Thats your theory? he cracked. Im not saying the Clintons dont have any power. They could definitely get a reservation in any restaurant in New York City. Party of four, seven oclock on a Saturday, maybe not. But masterminding a scheme to assassinate a high profile prisoner in maximum-security federal custody? They couldnt even mastermind a visit to Wisconsin.

But Trump clearly thinks this is the only logical answer, Colbert continued, before mimicking Trumps voice. Follow me down the rabbit hole here, OK? Who had the most to gain from Epsteins death besides me who was on videotape partying with him and young women? And who controls all federal prisons? The president, Bill Clinton. Really, what? Me, how?'

Official Secrets Review: An Iraq War Whistleblowers Tale, Thrills Redacted

Streaming Full Movies 2019 Online free



Official Secrets is not kinetic cinema. Instead, it dumps a ton of data on audiences in telling the true story of Katharine Gun (Keira Knightley), the British whistleblower who leaked classified documents meant to pressure the U.N. Security Council into supporting the 2003 U.S. invasion of Iraq. But even when director Gavin Hoods political thriller fails to thrill, theres no doubting the continuing relevance of the topic on the table. Gun, an intelligence operative at GCHQ (Government Communications Headquarters), a British surveillance agency tasked with ferreting out terrorist activity, sits at home in Cheltenham, talking back to Prime Minister Tony Blair on the telly as he pushes the George W. Bush war agenda that claims Saddam Hussein is hiding weapons of mass destruction. Just because youre the prime minister doesnt mean you get to make up your own facts, she sneers, as visions of The Donald dance in the heads of contemporary cynics of institutional mendacity.

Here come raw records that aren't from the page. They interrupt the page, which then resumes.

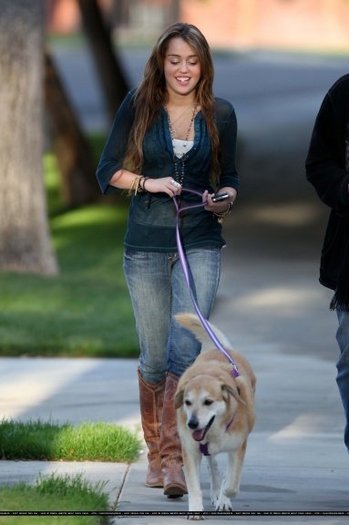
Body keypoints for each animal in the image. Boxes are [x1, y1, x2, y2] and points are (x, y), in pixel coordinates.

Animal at [174, 314, 256, 512]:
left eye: (208, 402)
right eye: (187, 402)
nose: (192, 424)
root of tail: (220, 349)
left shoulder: (238, 446)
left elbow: (232, 483)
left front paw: (225, 497)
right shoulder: (190, 449)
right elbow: (194, 485)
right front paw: (196, 509)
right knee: (213, 466)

'The Aftermath': Keira Knightley, Alexander Skarsgard Get It On in Flimsy WWII Film'The Nutcracker and the Four Realms' Review: Tchaikovsky Is Rolling In His Grave

But Gun goes further than mumbling curses at the TV screen while her Muslim husband Yasar (Adam Bakri), a Kurdish-Turk, gripes about preferring to watch football. Back at GCHQ, Gun is copied on a top-secret memo from U.S. intelligence requesting that the Brits lean on (translation: blackmail) five UN Security Council swing-vote members Angola, Cameroon, Chile, Bulgaria, and Guinea to vote for invasion. Fired up with indignation over the deception as well as her own antiwar sentiments, heightened by humanist concern for 30 million Iraqis, Gun leaks the memo. This puts her in violation of the Official Secrets Act, a treasonable offense that has dire consequences.

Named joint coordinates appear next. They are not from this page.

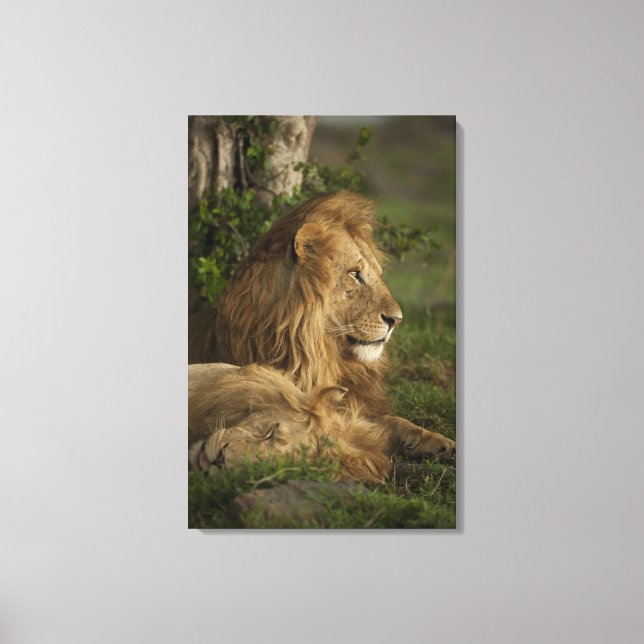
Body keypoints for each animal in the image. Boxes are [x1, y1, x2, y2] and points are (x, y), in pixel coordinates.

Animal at [189, 190, 455, 460]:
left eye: (378, 275)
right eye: (354, 274)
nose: (397, 319)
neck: (323, 357)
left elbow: (395, 421)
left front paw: (439, 442)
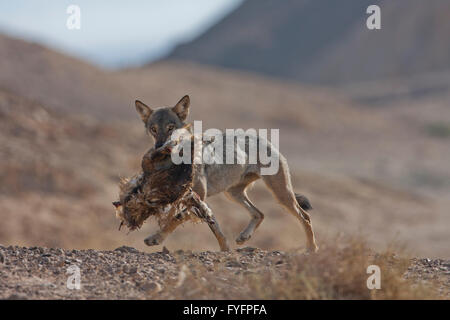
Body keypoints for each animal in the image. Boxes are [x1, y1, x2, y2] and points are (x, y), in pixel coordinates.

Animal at [134, 95, 320, 252]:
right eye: (153, 129)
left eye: (170, 128)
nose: (159, 147)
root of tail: (265, 139)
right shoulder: (193, 200)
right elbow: (214, 227)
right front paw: (225, 250)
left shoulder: (199, 197)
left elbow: (177, 218)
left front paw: (156, 238)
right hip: (232, 194)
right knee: (259, 213)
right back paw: (244, 236)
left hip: (281, 195)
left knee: (305, 217)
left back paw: (311, 249)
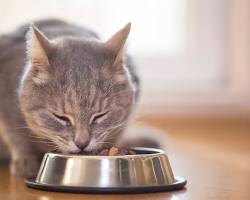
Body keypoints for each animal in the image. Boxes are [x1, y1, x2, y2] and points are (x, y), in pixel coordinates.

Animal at [0, 19, 140, 178]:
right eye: (61, 117)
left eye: (100, 116)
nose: (82, 144)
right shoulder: (6, 105)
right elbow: (16, 136)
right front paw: (25, 161)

In the interest of hewing to the truth of the situation, Gun and co-screenwriters Sara and Gregory Bernstein lay out the process with a diagrammatic precision that dampens suspense, as does the well-known fact that Gun did not stop the calamitous war. Theres a pale attempt at journalistic drama in the mode of All the Presidents Men as Guardian reporter Martin Bright, nicely played by Matt Smith (a former Dr. Who and a dynamite Prince Phillip on The Crown), breaks the Gun story with the help of colleague Peter Beaumont (Matthew Goode) and volatile D.C. reporter Ed Vulliamy (Rhys Ifans). Its hard not to appreciate the darkly comic irony when Brights scoop is discredited after the word favorite in the leaked U.S. memo is printed the British way: favourite. No conspiracy, just a spellcheck fix no one caught.

The rest is taken up with Gun prepping for her day in court with the help of human rights attorney Ben Emmerson, played with fierce intellect and enlivening wit by Ralph Fiennes. How can Emmerson defend a woman who actually confessed to her crime? By putting the war itself on trial a rich theme that the film devotes too little time to developing. Knightley gives her all to making Gun a fully dimensional human being onscreen, but the didactic script defeats her at nearly every turn. And so a historical footnote with potent resonance right now fails to get the screen treatment it deserves. Official Secrets remains a compelling tale of injustice on an individual and global level. Its a shame that it hasnt been told better, but give it points for being told at all.